Source passage ▸
^^^^

Case study: SWATs
Learning to use technology with peers – the case of Students With Abilities in Technology (SWATs).
Part 1: Introduction
Mind-amplifying technologies [1], technologies of cooperation [2], such as conversation technologies, as well as visualization tools, video and photo edition software, simulators or programming technologies are emerging learning tools in schools around the world. They are affordable and accessible enough to design learning environments. Latin America is no exception and it is fast becoming the norm to find convergent technology in the classroom.
We challenged students to develop a three-level game with a score or marker using Scratch, a program developed by the MIT. This program allows you to develop computer programs using modules or blocks of instructions. The educational value of this tool lies not in its ease of use but in its nature as an authentic learning environment and ideal context for developing intellectual skills.
Once students have developed their programs and documented the process in a learning log, we asked them if they had faced problems in handling Scratch. In this way we were able to identify which students had difficulties in developing programs and what their problems were in the process of choosing instructions. However, we’re also able to identify those students with particular technical skills. We call them Students With Abilities in Technology (SWATs). In case of difficulty, SWATs can be called in, and can decide if they want to give advice to peers and the teacher in the use of Scratch.

^^^^

Minified JSON replies:

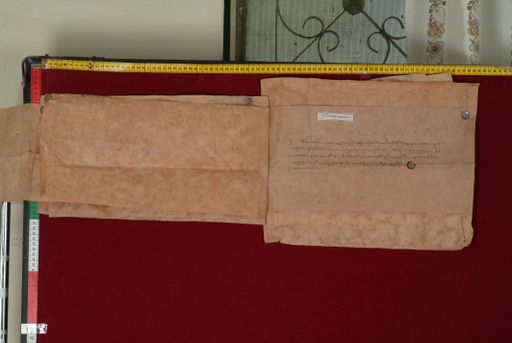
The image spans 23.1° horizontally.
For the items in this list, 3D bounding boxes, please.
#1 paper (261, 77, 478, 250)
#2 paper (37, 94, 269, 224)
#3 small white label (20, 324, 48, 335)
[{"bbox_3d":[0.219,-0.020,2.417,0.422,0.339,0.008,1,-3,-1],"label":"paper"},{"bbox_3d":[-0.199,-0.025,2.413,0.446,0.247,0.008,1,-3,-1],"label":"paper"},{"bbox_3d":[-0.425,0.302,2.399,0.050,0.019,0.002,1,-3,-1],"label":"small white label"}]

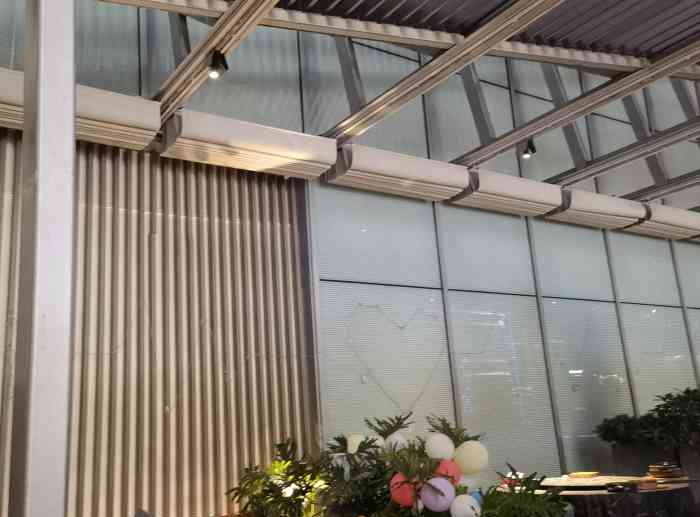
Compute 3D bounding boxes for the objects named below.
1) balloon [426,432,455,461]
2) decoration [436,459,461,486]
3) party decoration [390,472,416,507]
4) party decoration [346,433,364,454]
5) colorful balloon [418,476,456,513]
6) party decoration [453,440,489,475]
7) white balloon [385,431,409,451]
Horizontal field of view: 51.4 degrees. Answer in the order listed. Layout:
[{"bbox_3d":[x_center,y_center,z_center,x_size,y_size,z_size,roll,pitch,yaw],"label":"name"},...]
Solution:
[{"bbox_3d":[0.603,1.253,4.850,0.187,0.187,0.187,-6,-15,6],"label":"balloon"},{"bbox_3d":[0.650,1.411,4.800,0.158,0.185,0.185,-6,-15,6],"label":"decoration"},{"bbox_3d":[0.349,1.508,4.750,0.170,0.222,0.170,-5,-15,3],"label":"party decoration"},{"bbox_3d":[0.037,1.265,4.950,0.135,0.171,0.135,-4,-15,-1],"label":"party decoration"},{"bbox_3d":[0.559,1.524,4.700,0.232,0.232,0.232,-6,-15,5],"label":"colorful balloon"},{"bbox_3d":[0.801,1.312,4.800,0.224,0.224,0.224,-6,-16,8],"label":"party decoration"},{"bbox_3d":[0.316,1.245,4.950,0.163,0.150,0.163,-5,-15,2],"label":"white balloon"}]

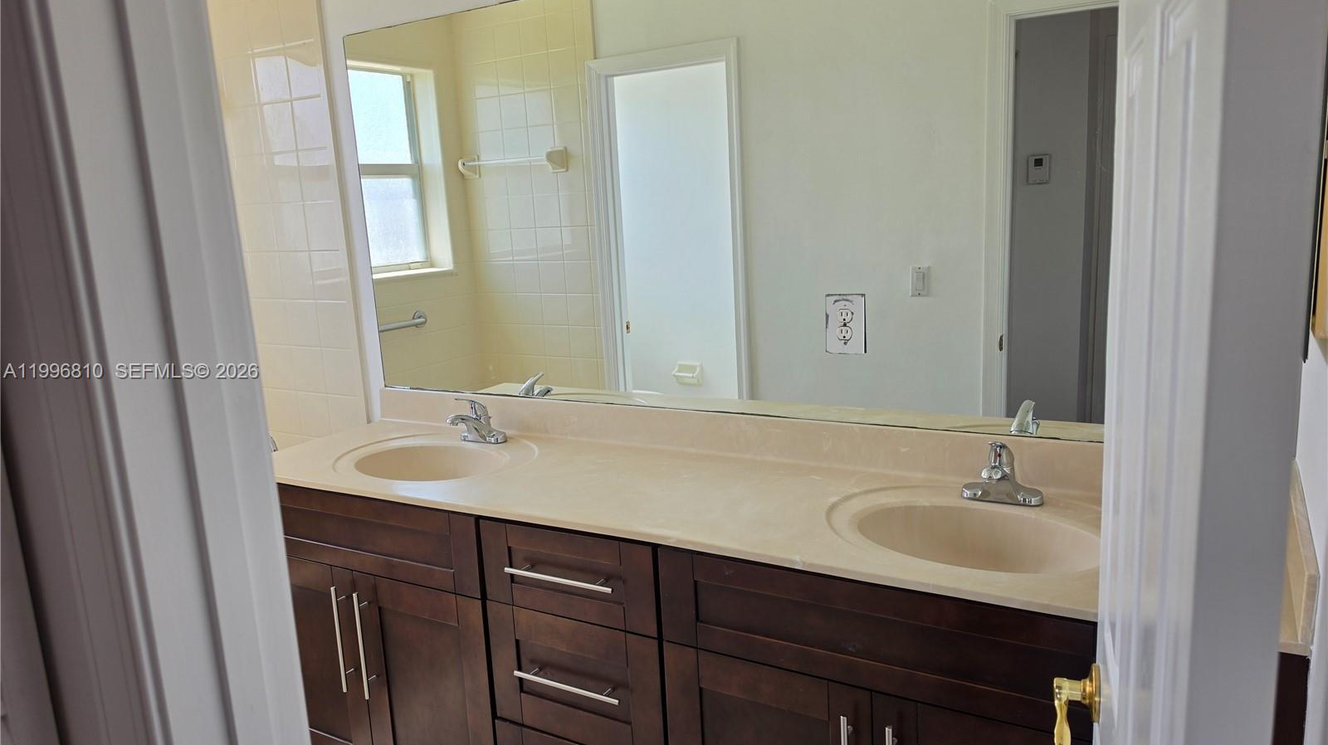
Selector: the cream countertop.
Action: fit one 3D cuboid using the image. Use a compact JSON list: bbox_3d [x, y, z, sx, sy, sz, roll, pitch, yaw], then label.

^^^^

About this task ▸ In the SWATs case study, what name is given to students with particular technical skills? None of the data is needed here.

Reply ▸ Students With Abilities in Technology (SWATs).